For stubbing out the database couch potato offers some helpers via the couch_potato-rspec gem. Use version 2.x of the gem, you you are on RSpec 2, use 3.x for RSpec 3.

class Comment
  view :by_commenter_id, :key => :commenter_id
end

# RSpec
require 'couch_potato/rspec'

db = stub_db # stubs CouchPotato.database
db.stub_view(Comment, :by_commenter_id).with('23').and_return([:comment1, :comment2])

CouchPotato.database.view(Comment.by_commenter_id('23)) # => [:comment1, :comment2]
CouchPotato.database.first(Comment.by_commenter_id('23)) # => :comment1
Testing map/reduce functions

Couch Potato provides custom RSpec matchers for testing the map and reduce functions of your views.

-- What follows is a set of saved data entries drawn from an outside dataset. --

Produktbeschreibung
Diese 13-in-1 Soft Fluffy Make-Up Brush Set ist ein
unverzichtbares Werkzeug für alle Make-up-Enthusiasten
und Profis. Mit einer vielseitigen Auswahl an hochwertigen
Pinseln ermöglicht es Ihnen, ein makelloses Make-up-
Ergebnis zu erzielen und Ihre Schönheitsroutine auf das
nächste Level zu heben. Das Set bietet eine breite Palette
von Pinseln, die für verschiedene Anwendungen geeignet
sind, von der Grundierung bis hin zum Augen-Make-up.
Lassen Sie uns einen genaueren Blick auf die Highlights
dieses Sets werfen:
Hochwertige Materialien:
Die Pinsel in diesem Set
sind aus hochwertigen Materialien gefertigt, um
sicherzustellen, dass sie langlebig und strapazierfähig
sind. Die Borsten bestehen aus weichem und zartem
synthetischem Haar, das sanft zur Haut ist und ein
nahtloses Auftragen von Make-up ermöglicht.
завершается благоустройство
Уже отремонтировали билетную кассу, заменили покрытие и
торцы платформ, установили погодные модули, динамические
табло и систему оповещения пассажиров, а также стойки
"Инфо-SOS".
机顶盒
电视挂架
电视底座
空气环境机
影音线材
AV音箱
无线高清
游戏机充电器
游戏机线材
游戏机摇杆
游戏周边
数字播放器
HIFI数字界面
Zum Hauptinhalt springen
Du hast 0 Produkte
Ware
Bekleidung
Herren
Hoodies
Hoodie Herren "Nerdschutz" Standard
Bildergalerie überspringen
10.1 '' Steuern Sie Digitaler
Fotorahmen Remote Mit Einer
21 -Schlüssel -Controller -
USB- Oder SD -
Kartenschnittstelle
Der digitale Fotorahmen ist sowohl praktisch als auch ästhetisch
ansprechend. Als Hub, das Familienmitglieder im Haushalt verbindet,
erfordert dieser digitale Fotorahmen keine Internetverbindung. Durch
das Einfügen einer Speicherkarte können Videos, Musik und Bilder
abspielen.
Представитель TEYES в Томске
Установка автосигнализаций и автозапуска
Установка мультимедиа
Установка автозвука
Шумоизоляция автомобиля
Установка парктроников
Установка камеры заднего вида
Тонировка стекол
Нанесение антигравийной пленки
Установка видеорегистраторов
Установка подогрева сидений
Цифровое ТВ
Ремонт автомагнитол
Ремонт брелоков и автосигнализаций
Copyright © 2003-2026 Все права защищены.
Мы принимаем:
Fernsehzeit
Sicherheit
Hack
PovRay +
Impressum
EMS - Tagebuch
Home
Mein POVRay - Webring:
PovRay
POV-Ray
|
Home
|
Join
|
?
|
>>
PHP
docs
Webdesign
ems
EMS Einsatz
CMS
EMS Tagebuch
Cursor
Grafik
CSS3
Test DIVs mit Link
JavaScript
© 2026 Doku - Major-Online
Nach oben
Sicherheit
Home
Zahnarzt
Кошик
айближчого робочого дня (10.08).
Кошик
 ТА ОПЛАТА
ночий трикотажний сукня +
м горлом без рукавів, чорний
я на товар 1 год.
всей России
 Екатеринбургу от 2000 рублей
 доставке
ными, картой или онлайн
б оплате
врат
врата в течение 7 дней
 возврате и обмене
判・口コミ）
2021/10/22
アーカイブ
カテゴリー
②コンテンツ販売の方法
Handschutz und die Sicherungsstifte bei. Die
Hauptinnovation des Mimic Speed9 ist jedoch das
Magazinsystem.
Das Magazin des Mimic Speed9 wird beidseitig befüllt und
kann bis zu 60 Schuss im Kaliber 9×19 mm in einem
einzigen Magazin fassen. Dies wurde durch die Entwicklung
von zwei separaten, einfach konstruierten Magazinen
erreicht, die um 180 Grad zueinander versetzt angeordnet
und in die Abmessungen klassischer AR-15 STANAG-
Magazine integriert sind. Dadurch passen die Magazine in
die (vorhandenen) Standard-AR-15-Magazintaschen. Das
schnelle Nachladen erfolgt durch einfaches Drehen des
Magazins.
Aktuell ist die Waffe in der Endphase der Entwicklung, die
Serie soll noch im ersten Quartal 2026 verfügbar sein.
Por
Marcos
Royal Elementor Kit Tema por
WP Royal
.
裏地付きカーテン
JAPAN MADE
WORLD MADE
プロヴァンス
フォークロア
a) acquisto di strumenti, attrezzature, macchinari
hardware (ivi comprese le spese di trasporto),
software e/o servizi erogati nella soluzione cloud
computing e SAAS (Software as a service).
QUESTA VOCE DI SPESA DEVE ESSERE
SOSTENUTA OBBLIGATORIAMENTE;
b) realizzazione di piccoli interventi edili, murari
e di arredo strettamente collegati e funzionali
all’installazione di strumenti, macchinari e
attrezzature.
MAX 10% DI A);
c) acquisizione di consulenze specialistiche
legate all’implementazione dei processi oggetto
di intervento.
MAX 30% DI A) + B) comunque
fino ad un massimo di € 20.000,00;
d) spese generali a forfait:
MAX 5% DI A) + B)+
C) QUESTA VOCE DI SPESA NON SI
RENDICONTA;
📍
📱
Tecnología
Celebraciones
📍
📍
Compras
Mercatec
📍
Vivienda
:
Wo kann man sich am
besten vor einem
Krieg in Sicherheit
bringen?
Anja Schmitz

For example you can do this:

class User
  include CouchPotato::Persistence

  property :name
  property :age, :type => Integer

  view :by_name, :key => :name
  view :by_age,  :key => :age
  view :oldest_by_name,
    :map => "function(doc) { emit(doc.name, doc.age); }",
    :reduce => "function(keys, values, rereduce) { return Math.max.apply(this, values); }"
end

#RSpec
require 'couch_potato/rspec'

describe User, 'views' do
  it "should map users to their name" do
    User.by_name.should map(User.new(:name => 'bill', :age => 23)).to(['bill', 1])
  end

  it "should reduce the users to the sum of their age" do
    User.by_age.should reduce([], [23, 22]).to(45)
  end

  it "should map/reduce users to the oldest age by name" do
    docs = [
      User.new(:name => "Andy", :age => 30),
      User.new(:name => "John", :age => 25),
      User.new(:name => "John", :age => 30),
      User.new(:name => "Jane", :age => 20)]
    User.oldest_by_name.should map_reduce(docs).with_options(:group => true, :startkey => "Jane").to(
      {"key" => "Jane", "value" => 20}, {"key" => "John", "value" => 30})
  end
end

This will actually run your map/reduce functions in a JavaScript interpreter, passing the arguments as JSON and converting the results back to Ruby. map_reduce specs map the input documents, reduce the emitted keys/values, and rereduce the results while also respecting the :group, :group_level, :key, :keys, :startkey, and :endkey couchdb options. For more examples see the spec.

In order for this to work you must have the js executable in your PATH. This is usually part of the spidermonkey package/port. (On MacPorts that's spidemonkey, on Linux it could be one of libjs, libmozjs or libspidermonkey). When you installed CouchDB via your packet manager Spidermonkey should already be there.

Helping out

Please fix bugs, add more specs, implement new features by forking the github repo at http://github.com/langalex/couch_potato.

Issues are tracked at github: http://github.com/langalex/couch_potato/issues

There is a mailing list, just write to: couchpotato@librelist.com

You can run all the specs by calling 'rake spec_unit' and 'rake spec_functional' in the root folder of Couch Potato. The specs require a running CouchDB instance at http://localhost:5984

I will only accept patches that are covered by specs - sorry.